"This is not about you, Mulder. " --Dana Scully
"Never Again" starts with Scully wandering away from Mulder's interrogation of a witness, to the Vietnam Memorial, where she picks up a faded rose petal. What better reminders could she find of the brevity of life? Having had her thoughts turned this way, an intelligent woman can hardly fail to wonder if she is living the life she wants, if she is achieving the goals (distinguishing herself in the FBI) she set herself, or even associating with the people she would prefer. Having established many times that Scully comes from a conventional family with conventional expectations, of course it is natural that Scully, now well into her thirties, begins to wonder if her life has not been detoured by Fox Mulder and the X-Files. So she goes in search of someone--Scully goes looking for Dana.
Glen Morgan and James Wong's last script (again) for "The X-Files" is an attempt to redefine our image of Dana Scully, perhaps an attempt to make her more believable and realistic. After four years of unrelenting rationality, sobriety, and conformity, she is in danger of becoming the bureaucratic drone Jose Chung once called her. The appeal of The X-Files has always been the three-dimensional quality of its lead characters, who must stand in for the audience in adventures both grotesque and implausible. The more real Mulder and Scully are, the more we can believe in the headless men, aliens, and mutants they run into. So it is long past time that we got to know what Mulder and Scully the humans, as opposed to the agents, are like.
And one of the fastest ways to "get to know" someone is sex.
Dana Scully, having come to a minor crisis in her life brought on by depression, finds herself rebelling against Mulder, against her job, against her self. When Mulder is forced to go on vacation (to Graceland, of course), he reluctantly leaves her in charge of a case. In a scene we have waited for for years, Scully finally asks why she does not have a desk, flat-out refuses to investigate a farcical case, and stonily refuses to be drawn into a debate with Mulder over her commitment to The X-Files. Mulder goes from clucking over his case like a hen with one chick to an astonished and angry sarcasm. They part on poor terms, and Scully goes off to Philadelphia, where Mulder's "case" quickly turns out to be a clumsy extortion attempt. But in the course of her investigation, she meets Ed Jerse (Rodney Rowland), a man coming out of a divorce and a drinking binge, and when their paths cross sparks fly. The only trouble is that Ed is more than he seems to be--his own newly acquired tattoo, which Scully so much admires, talks to him. Stranded by a storm, on the outs with Mulder, alone and depressed, Scully takes Ed up on his dinner invitation, which becomes a date at a bar, which becomes a tattoo a deux, which leads to a night in Ed's apartment.
Where the rug got jerked out from under our expectations.
Everything in this episode was leading up to sex. I didn't need to see it, but I needed to know it happened.

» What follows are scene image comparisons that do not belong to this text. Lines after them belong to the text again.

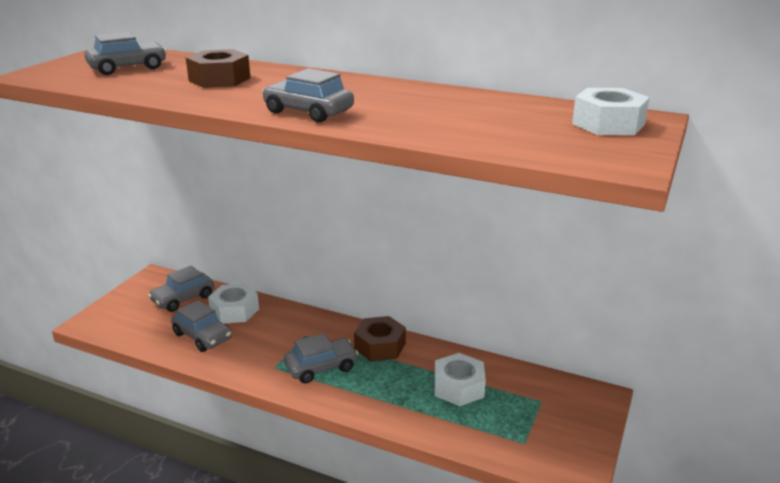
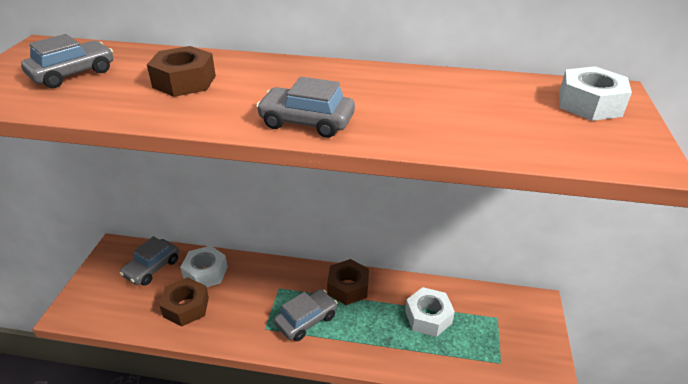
camera: 15 degrees left, 10 degrees up
(203, 336) = (186, 307): grey car -> brown nut

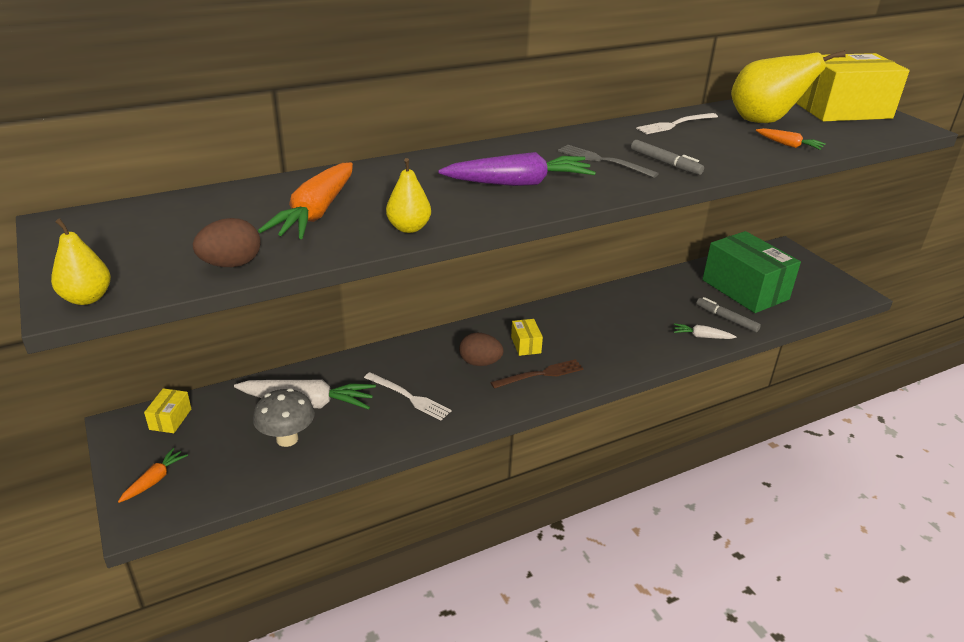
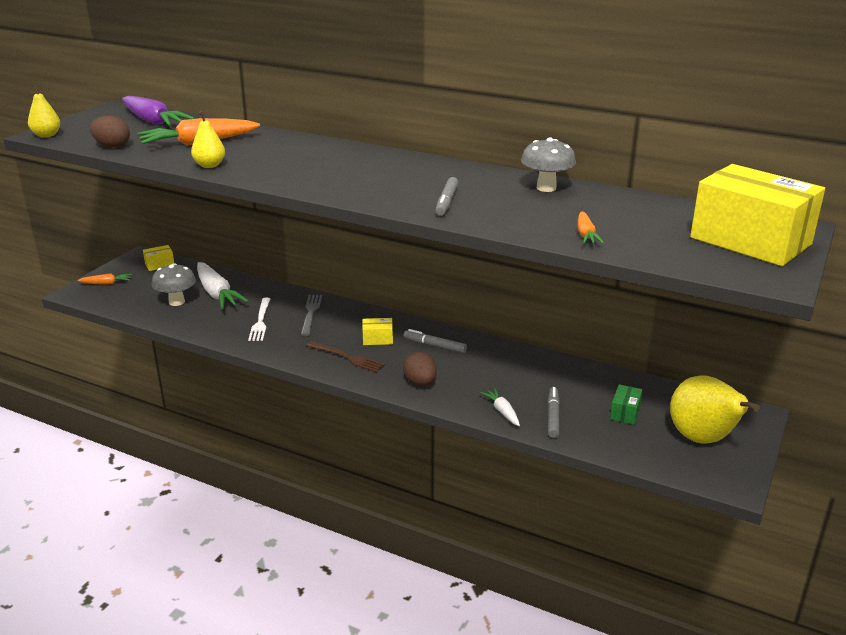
camera: 55 degrees right, 5 degrees down
(480, 363) = (331, 330): brown egg -> brown egg (420, 383)
(519, 183) = (325, 172): purple carrot -> purple carrot (153, 121)
(526, 345) = (377, 339): yellow box -> yellow box turned 45 degrees clockwise
(569, 322) = (434, 346): none -> grey marker
(603, 161) = (412, 184): grey fork -> grey fork (311, 313)
(675, 124) = (546, 188): white fork -> grey mushroom
(745, 289) = (625, 412): green box -> green box, size x0.41
(764, 121) = (630, 215): yellow pear -> yellow pear (703, 439)

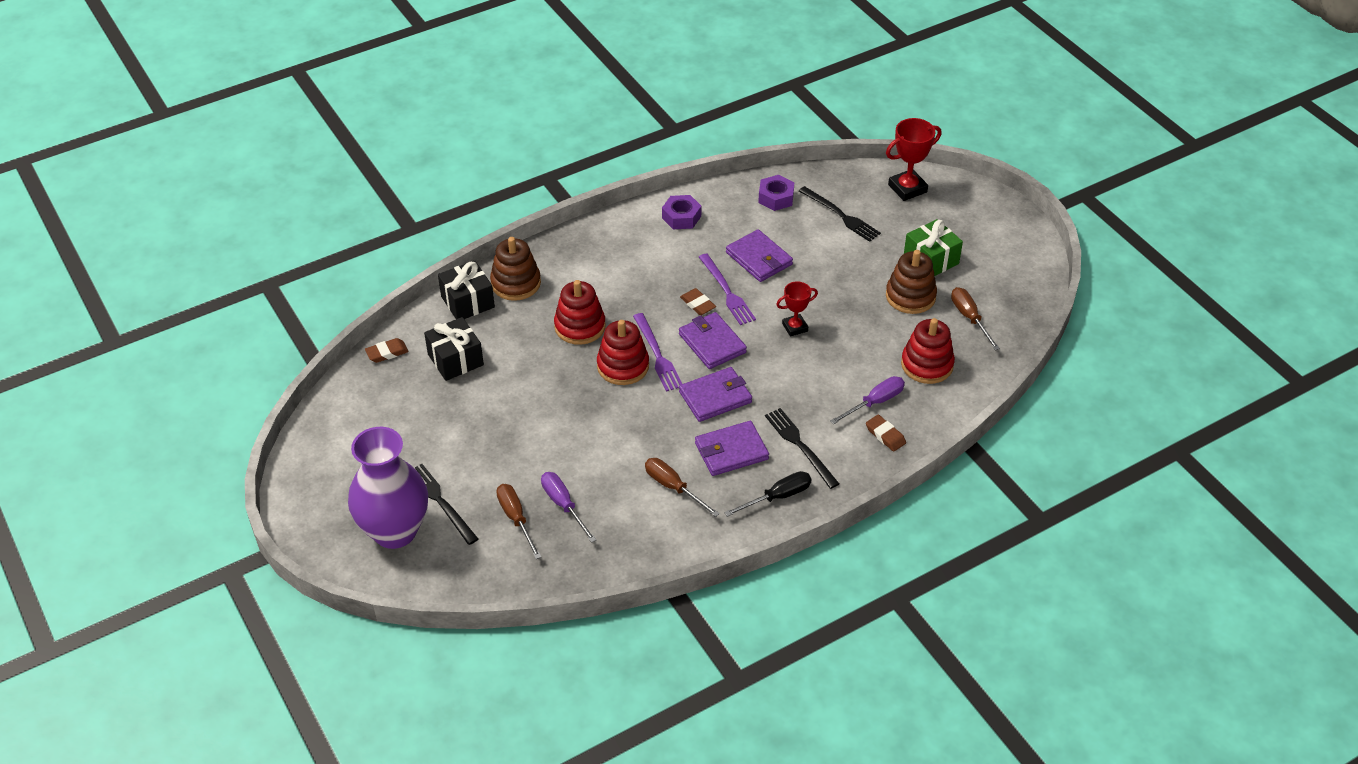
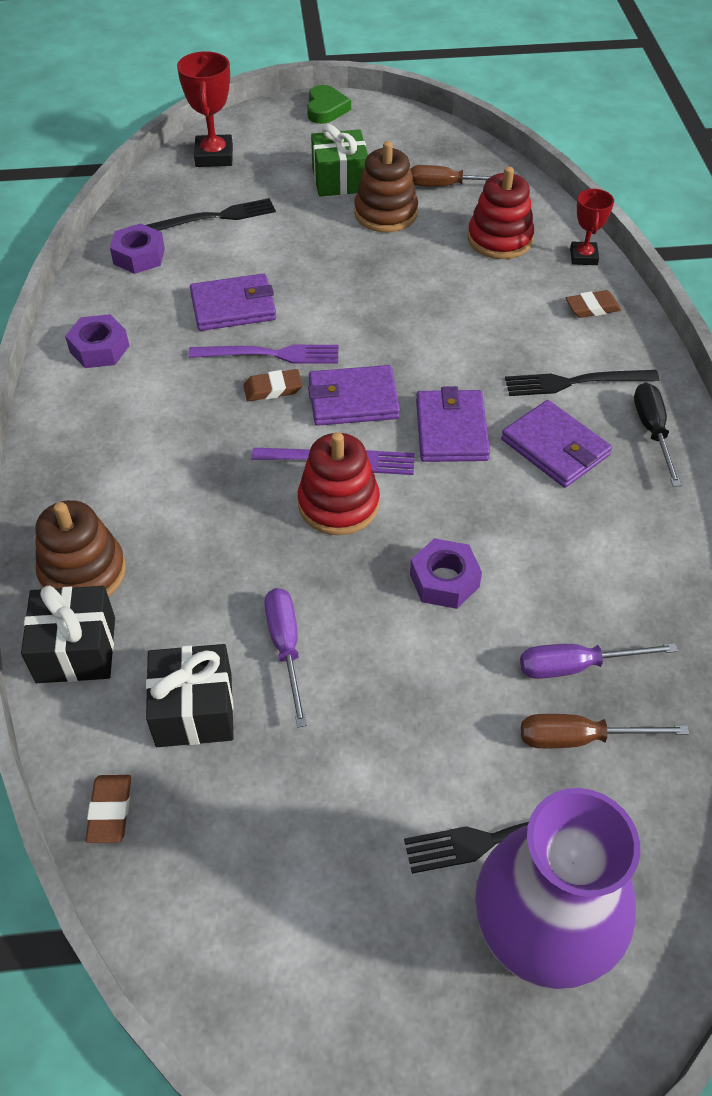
camera: 65 degrees left, 5 degrees up
(580, 326) = (229, 525): red stacking toy -> none
(593, 430) = (444, 580): none -> purple nut
(673, 487) = (593, 528): brown screwdriver -> none
(731, 451) = (555, 447): purple wallet -> purple wallet turned 45 degrees counterclockwise
(795, 327) = (374, 318): red trophy -> red trophy (583, 257)
(875, 402) = (536, 297): purple screwdriver -> purple screwdriver (286, 647)
(1013, 222) = (326, 109): none -> green heart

I emphatically did NOT need a last-minute cop-out, where Ed takes the couch and Dana sleeps in her clothes. The intent of the entire first half of the episode was clearly slanted that way. The whole point of the episode is that Scully is seeking to re-make her self--through a tattoo which symbolizes her facing of her fears (snakes, disfigurement, independence) to a sexual encounter not sanctioned by an authority figure. She spent half an hour letting down her barriers--and we did not see her put them back up. Indeed, she was clearly emotionally close to Ed Jerse "the morning after", and he was positively glowing. So what happened? Did Ten Thirteen lose its nerve? Did a show which does not hesitate to show more blood and guts than a Stallone movie suddenly get Puritanical on us? Or is the famous double standard at work?
In "Fire", Mulder embraced and kissed his old girlfriend, but in "Lazarus" Scully didn't even touch her former lover. In "3", Mulder kisses a vampire groupie in a scene that peels the paint right off the walls, but in "Never Again", Scully doesn't even get a lip lock. The raw sensuality and eroticism of the tattoo scene itself notwithstanding, the story's potential for revelation and discovery was thrown away with both hands. This attempt to maintain a falsely virginal aspect to Agent Scully only renders her character naive, and there is more than enough naivete in Dana Scully as it is. Without the sexual element, the rest of the story is reduced to a tattoo, an in- joke that looks more like a cynical marketing ploy.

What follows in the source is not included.